どんぐり屋敷の三賢者

御者台に座して、機嫌良く馬に鞭をあてているニコーラの姿を遠目に見つけると、マヴーフは庭仕事の手を止めて、門に向かった。
ニコニコと愛想良く笑うこの侯爵家の御曹司は、きっと礼装すればどこの貴公子にも負けないほど立派なはずだが、こうして御者台に座っていると、これまた見事な御者ぶりで、明日からでもどこぞのお屋敷で雇ってもらえそうに見えるのが、マヴーフには不思議でならない。
だが、半年近くこのどんぐり屋敷に務める彼は、すでに不思議なことには随分と耐性ができていて、もはやこれしきのことではいちいち驚きを表現することはない。
その類のものはつつましく心の奥にしまい、表面にはいとも温厚な笑みを浮かべたまま、馬車を車寄せに誘導した。
その手つきも慣れたものである。
そうして、静かに止まった馬車の扉に手をかけたとたんに、中から勢いよく扉が開き、女の子が猛然と飛び降りてきた。

クルクルとした巻き毛の、クルクルとした目の少女は、初老の男に元気よく挨拶するや、あたりに響き渡る声で叫んだ。

「オスカルお姉ちゃま〜!!」

マヴーフは、いささか衝撃を隠すことができず、少し口を開けてしまった。
そのお姉ちゃまとはひょっとしてうちの奥さまであるオスカルさまのことだろうか。
そうに決まっているのだが、あまりに呼称が不似合いでいささか反応に困った。
「ル・ルー。そんなに叫んでもあのお腹では出てこられないわ。さあ中に入りましょう。」
後ろから落ち着いた仕草でニコレットがおりてきた。
「マヴーフ、こんにちは。しばらくお世話になります。あとの荷物をよろしくね。」

いつもながら冷静なその声にはっと我に返ったマヴーフは、急いで車内をのぞきこんだ。
そして今度こそ大声を上げた。

「ひ、ひぇ〜!!」

後部座席には、鞄に埋もれるようにして、今おりてきた少女のミニチュアがちょこんと座り、好奇心いっぱいの瞳でマヴーフを見つめていた。
よく心臓が持ちこたえたものだと、この夜、しみじみと妻に語ったほどの衝撃だった。
「マヴーフ、それはル・ルーの人形だ。よくできているだろう?わたしも最初はびっくりしたが、オルタンスおばさまの手作りだと聞いて二度びっくりだったよ。
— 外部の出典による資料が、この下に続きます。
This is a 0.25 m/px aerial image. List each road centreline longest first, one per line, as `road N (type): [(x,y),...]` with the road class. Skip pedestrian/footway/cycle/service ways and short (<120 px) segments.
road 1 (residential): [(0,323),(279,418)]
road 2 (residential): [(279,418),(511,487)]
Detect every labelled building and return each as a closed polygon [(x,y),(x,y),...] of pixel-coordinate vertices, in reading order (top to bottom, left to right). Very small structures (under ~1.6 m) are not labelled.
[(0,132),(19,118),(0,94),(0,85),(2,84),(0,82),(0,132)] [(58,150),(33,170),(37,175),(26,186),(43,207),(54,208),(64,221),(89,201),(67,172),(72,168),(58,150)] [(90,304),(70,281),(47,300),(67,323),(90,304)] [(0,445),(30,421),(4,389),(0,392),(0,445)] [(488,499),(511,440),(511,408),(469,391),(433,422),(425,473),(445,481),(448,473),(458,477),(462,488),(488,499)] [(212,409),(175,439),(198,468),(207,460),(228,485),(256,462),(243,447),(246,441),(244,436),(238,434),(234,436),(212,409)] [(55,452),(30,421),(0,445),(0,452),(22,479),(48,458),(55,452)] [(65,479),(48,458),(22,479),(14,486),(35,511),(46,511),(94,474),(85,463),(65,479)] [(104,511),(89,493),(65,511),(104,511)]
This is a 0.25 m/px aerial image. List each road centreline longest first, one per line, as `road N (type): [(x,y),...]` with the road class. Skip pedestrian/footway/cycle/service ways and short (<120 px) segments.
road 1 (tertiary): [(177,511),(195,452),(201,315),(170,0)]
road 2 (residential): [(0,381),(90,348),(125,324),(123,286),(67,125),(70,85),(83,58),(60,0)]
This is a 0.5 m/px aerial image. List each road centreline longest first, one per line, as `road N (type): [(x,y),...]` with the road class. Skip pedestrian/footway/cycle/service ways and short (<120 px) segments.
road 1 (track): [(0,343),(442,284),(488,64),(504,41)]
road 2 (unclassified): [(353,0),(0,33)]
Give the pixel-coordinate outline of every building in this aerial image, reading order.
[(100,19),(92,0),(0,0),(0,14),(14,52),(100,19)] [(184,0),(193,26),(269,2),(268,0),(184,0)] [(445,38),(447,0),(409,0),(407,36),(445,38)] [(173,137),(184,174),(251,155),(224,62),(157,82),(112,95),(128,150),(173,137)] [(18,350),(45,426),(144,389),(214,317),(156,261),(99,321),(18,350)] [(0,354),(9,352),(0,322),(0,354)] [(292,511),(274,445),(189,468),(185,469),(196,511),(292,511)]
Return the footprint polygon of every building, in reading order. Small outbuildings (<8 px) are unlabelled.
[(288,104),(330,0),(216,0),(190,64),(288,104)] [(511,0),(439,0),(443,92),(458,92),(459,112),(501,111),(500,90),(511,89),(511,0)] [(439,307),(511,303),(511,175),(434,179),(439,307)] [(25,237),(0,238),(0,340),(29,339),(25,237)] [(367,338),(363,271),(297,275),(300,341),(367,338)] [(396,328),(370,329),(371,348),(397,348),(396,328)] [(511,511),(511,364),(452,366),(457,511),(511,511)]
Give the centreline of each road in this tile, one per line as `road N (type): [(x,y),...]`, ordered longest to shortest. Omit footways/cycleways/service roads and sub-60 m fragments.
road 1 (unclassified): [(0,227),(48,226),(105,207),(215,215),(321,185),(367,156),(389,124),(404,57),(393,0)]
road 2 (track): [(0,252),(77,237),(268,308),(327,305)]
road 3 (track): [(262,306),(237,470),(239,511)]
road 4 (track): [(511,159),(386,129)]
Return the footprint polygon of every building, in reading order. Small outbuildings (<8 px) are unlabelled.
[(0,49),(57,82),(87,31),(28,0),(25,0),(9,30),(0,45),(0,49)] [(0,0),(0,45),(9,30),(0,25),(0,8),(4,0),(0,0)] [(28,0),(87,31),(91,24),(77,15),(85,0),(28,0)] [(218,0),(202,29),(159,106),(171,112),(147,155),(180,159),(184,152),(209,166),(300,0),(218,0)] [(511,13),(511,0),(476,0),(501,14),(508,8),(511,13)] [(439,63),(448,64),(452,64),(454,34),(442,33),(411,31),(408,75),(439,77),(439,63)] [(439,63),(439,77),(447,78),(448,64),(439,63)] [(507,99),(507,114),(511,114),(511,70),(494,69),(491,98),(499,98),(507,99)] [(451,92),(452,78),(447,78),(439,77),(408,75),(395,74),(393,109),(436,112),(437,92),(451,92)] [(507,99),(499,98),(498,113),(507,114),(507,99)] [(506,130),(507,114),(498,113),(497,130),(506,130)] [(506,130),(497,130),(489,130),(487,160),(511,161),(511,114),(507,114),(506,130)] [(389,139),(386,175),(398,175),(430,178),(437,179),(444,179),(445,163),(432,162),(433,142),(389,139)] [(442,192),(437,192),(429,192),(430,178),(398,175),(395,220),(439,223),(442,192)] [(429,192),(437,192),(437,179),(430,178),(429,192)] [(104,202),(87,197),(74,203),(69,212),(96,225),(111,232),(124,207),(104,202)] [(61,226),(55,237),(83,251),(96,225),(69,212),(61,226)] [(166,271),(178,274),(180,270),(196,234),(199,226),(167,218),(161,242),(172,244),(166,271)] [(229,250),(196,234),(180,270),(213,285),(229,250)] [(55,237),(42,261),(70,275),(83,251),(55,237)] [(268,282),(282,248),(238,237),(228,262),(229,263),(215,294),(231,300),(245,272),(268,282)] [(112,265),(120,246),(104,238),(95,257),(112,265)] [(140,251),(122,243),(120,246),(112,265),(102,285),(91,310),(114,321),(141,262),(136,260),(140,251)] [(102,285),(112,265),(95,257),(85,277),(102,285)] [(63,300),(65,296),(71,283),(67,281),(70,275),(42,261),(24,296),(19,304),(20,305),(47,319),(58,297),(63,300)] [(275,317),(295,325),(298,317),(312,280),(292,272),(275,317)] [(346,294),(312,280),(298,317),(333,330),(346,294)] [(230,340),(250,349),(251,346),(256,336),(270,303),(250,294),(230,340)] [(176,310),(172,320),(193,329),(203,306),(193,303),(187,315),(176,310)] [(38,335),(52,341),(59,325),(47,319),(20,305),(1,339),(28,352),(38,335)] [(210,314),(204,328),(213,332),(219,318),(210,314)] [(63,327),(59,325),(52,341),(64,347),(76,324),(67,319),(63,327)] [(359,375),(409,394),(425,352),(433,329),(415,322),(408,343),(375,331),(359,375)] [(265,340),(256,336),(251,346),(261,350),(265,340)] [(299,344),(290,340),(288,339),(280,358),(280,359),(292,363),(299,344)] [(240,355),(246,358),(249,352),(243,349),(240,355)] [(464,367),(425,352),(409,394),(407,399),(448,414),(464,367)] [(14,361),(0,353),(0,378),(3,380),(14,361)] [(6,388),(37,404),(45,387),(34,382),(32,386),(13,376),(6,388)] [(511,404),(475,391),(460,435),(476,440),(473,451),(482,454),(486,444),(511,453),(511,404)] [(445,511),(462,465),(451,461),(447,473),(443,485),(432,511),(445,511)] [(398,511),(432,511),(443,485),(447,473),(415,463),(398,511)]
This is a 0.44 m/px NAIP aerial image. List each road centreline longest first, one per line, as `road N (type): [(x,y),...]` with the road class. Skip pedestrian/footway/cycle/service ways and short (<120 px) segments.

」
御者台からおりてきたニコーラがクスクスと笑って教えてくれた。
ニコーラさまのびっくりなど、全然大したことはございません、とマヴーフは小さくつぶやいた。
もう、そうたやすく驚くことはないと高をくくっていた彼は、完全に度肝を抜かれ、黙々と荷物運びに専念することにした。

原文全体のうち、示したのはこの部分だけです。